When WRC.AM (980) retired part of its news staff last week, no one ever imagined that Washingtonians would lose sleep over it.
As it turned out, however, hundreds of people had their eyes opened by the episode -- in the middle of the night.
The staffer, an automatic telephone-dialing machine called Metro Pulse, was hired by WRC eight months ago to spend one day each week dialing local numbers in computerized sequence, asking a survey question (usually on a controversial current topic), and recording the answers.
WRC would compile the survey results and make them into a news story aired later. But since hiring Metro Pulse, WRC has altered its all-news format to news-talk.
"We had decided that this programming feature, which we've been running for quite a while now, just needed a rest," said station chief Frank Scott.
Metro Pulse did not take it like a gentlemachine. At 8:30 on the night of the programming discussions, when Metro Pulse traditionally turned itself off until morning, the machine decided to go on on all-nighter.
Metro Pulse, which is capable of calling 60 numbers per hour, ran for nine hours.
"Hello," said the recording, "this is Dave Bartlett from WRC News/Talk 98 Radio, speaking to you by recording. You've been selected to take part in this week's Metro Pulse survey. You can hear the results of the survey this Monday between 5 and 9 a.m. on WRC News/Talk 98.

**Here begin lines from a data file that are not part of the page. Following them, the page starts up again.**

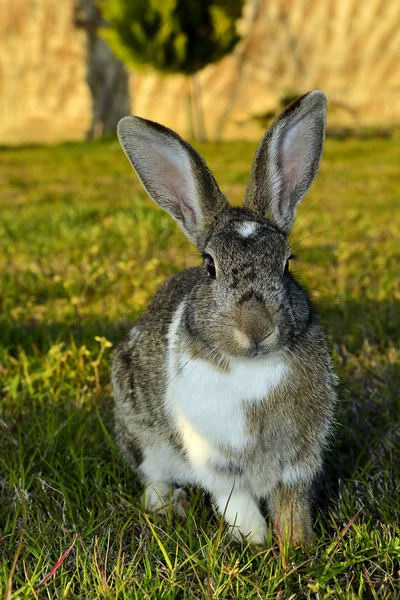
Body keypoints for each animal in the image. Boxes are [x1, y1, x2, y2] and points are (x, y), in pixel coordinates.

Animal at [110, 91, 338, 548]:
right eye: (210, 266)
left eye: (287, 263)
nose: (256, 329)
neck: (252, 368)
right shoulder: (216, 461)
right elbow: (238, 503)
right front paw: (255, 542)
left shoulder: (297, 462)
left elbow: (291, 505)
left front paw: (297, 546)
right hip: (141, 433)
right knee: (153, 478)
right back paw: (171, 506)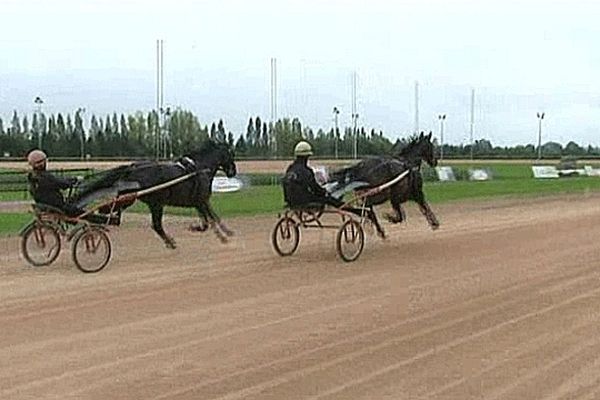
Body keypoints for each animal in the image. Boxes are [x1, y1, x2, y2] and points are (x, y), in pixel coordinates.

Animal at [74, 139, 236, 248]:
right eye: (230, 154)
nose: (233, 171)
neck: (200, 168)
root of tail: (132, 168)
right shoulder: (200, 200)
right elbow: (208, 222)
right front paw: (198, 228)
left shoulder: (200, 202)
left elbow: (213, 217)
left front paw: (226, 233)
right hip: (151, 203)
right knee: (156, 225)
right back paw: (170, 242)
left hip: (140, 201)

"This week's question is: Should the U.S. have gasoline rationing now? At the tone, you can give your opinion: yes, no, or no opinion. Thank you."
And good night.
Had its recording device been working (which it wasn't), WRC estimates it would've had a fairly good idea by dawn of how Washingtonians feel about gasoline rationing at night (as opposed to how they feel about it during the day).
As it turned out, however, all WRC got was a dozen phone calls the mext morning from people who wanted the station to know how they felt about being asked how they felt about gasoline rationing in the middle of the night.
One Bethesda resident, who listened sleepily to Metro Pulse's spiel while lying in bed that morning, said he answered yes, he favors gasoline rationing. But when he noticed the time (5:11 a.m.), he wanted to change his answer.
Bartlett, the NBC-owned station's news manager, said he knows the feeling: As part of his job, he often is awakened by his staff in the middle of the night. "So I know what it's like to be roused from a good slumber," he said. "It isn't a whole lot of fun."
Metro Pulse, incidently, has called Bartlett's own home twice in the past year. ("David!" his wife cried once, "Pick up the phone! You're calling yourself!" "I'm calling myself?" he asked, softly.)
"The biggest mystery is how it happened," said Scott. "We've looked at the machine and we can't figure it out. We may never know."
Metro Pulse was last reported slouching in the hall outside its former office, "unplugged and forlorn," as one staffer put it, "and extremely out of work."